# Forum Other Languages Slavic languages Polish  The polish man and my mother
I have a Polish story, and here's how it goes: 
My mother met a Polish man once.  He was living in another part of the country, yet came here for business allot.  She fell deeply in love with him, and he loved her.  He was such a kind, gentle man, and a gentleman at that.  He had no children, only one little dog that he always brought with him.  He adored me and my older brother.  My mother continued seeing him for several years.  She urged him to move here so they could be closer.  He claimed to not be able to move here, for unknown reasons that he said he would someday tell her.  She would get mad at him over it and not talk to him for like a week or two.  Meanwhile she received phonecalls, where someone would just not say anything at the other end, and then hang up.  He confessed that it was him calling just to hear her voice.  One day she broke it off for good, and said she would never speak to him again, because he would never come here to be with her and wouldn't tell her why.  
About 3 years after the final break up, she is now married to a Turk., and still receives mysterious phonecalls with knowone at the other end of the line.  She told me the other day that he, the Polish man, is her "soul mate", and that she still loves him.  She also told me this entire story the other day.  I remember him well.  I never really knew why things didn't work out between them until now.  All I knew is that she cried and was in a bad mood allot around the time he stopped coming around.  
She said she will probably never see him again.  Sad story about a Polish man and an American woman.....huh. 
(the story of her and my father's break up is even more sad than that.....but that's a whole other story that I won't get into)

----------

By the way, that was my post, I forgot to log in.

----------


## russkayalove

LOL  ::  I'm an idiot! That was all my post, I forgot to log in.

----------


## Евгения Белякова

::  That is so sad! but it's a good story. The story of my parents break up is very sad as well. But theres more details that are even more sad. So so complicated. Actually my parents didn't really BREAK UP, ha I don't even know.

----------


## russkayalove

haaaa, thanks. I thought it was a good, but sad story too.
Well this isn't Polish related, but a friend of mine, his parents divorced and stayed divorced for about 3 years (I think).  After the divorce, they lived in different cities.  Now they have been back together for about a year or two.  I am going to their second marriage in Feb.  Confusing!

----------


## Dogboy182

So, when he calls and hangs up, just *69 
Then she can call him back and, they can get together.

----------


## Евгения Белякова

That is quite interesting, russkayalove.   ::  If it's okay to ask, are your parents divorced as well? Mine aren't really divorced.... they never really got married I don't think. Because I don't live with them anymore. Confusing story.

----------


## Angel_of_Death-NZ

He is in the mafia dealing AK-47s...and thats kind of creepy to call with no one at the other end...was there breathing/clock ticking? because that would be even creepier.

----------


## Dogboy182

wtf? You don't have to be in the mafia to sell AK47s. U just have to own a gun store. Sh*t i bought an AK47 last saterday and i'm not even in the mafia (yet).

----------


## russkayalove

ohhhhhh, your so bad Dogboy  ::  .  

> If it's okay to ask, are your parents divorced as well? Mine aren't really divorced.... they never really got married I don't think. Because I don't live with them anymore. Confusing story.

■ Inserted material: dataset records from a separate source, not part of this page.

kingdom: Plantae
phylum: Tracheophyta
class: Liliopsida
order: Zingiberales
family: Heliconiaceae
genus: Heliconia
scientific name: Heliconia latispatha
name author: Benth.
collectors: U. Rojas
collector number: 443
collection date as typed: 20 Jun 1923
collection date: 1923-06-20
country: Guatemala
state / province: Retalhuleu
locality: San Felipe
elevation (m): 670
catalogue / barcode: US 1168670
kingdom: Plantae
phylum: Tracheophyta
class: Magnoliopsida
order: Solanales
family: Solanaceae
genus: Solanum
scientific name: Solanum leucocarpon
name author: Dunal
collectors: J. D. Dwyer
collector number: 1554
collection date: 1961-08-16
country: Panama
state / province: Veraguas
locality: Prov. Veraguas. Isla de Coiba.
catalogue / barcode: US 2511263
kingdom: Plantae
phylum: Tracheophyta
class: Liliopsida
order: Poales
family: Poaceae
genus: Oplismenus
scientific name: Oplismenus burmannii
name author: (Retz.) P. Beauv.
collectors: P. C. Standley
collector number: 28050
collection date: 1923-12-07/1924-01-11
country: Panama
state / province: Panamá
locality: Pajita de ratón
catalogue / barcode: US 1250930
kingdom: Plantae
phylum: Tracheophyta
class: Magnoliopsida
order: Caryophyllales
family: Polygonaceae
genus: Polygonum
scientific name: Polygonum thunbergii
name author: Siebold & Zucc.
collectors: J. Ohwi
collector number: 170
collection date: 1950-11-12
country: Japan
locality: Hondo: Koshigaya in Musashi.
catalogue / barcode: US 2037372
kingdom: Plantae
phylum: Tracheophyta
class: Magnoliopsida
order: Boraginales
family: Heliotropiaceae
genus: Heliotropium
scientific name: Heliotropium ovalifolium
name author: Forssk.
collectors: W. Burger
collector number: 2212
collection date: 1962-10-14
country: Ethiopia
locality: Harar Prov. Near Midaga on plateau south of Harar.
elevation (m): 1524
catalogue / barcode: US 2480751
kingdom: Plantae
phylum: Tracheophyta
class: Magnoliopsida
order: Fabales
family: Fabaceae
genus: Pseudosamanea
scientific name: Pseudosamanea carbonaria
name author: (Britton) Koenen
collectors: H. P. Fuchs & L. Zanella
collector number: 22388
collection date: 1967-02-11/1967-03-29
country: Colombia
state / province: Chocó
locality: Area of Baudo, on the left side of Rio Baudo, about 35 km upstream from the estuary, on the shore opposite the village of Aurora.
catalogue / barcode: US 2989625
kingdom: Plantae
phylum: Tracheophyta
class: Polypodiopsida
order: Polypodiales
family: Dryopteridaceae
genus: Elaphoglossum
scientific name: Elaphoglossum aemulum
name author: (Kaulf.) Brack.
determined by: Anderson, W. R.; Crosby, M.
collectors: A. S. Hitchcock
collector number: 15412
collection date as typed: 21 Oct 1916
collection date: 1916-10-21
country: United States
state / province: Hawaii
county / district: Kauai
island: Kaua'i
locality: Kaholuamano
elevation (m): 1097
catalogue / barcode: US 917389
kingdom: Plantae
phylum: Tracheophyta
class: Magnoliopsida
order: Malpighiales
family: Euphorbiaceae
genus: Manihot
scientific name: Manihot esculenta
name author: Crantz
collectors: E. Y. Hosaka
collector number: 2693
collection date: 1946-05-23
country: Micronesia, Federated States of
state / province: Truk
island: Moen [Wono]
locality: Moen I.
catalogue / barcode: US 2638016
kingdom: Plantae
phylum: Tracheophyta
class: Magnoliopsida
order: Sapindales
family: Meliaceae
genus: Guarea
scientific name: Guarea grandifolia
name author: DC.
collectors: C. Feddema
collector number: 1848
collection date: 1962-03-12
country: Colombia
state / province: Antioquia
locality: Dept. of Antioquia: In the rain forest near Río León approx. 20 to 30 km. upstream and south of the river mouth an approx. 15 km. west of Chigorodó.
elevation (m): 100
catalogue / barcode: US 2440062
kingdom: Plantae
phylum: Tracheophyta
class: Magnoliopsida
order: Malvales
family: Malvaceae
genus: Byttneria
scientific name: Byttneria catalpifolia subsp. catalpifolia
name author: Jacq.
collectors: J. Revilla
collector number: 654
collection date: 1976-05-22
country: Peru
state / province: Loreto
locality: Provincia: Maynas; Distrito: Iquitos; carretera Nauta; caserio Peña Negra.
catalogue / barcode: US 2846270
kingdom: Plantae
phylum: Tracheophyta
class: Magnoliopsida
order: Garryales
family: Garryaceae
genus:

 ....Interesting. My parents divorced when I was 13 and my bother was 16, after 24 years of marriage ( to make a long story short). 
About the Polish man....he calls her at her business, where she has caller ID, but she told me it just sais private number.  I'm sure my stepdad has picked up before when he has called, but the calls still continue to happen every now and then.  I told her just to say his name when it happens again. So he knows that she knows its him. Then...I don't know what would happen.  She has these very strong feelings, but I don't think she wants to persue it too much since she is already remarried. Although, I don't think she is completely happy with her marriage.  She makes her husband sleep in another room, haha, that sais allot.

----------


## Евгения Белякова

::  She doesn't like her new husband? Do you like your stepfather?  
Does this man live in Poland?

----------


## russkayalove

No, he lives in America up north somewhere. 
My stepfather.  I really have no opinion of him.  I prefer not to, besides, they eloped when I was like 19, it's not like he's played a major role in my life or anything.
I would rather not to talk about them anymore though (my stepfather and mother), but thanks for the interest  ::  !  PM me if you want to talk more about it.

----------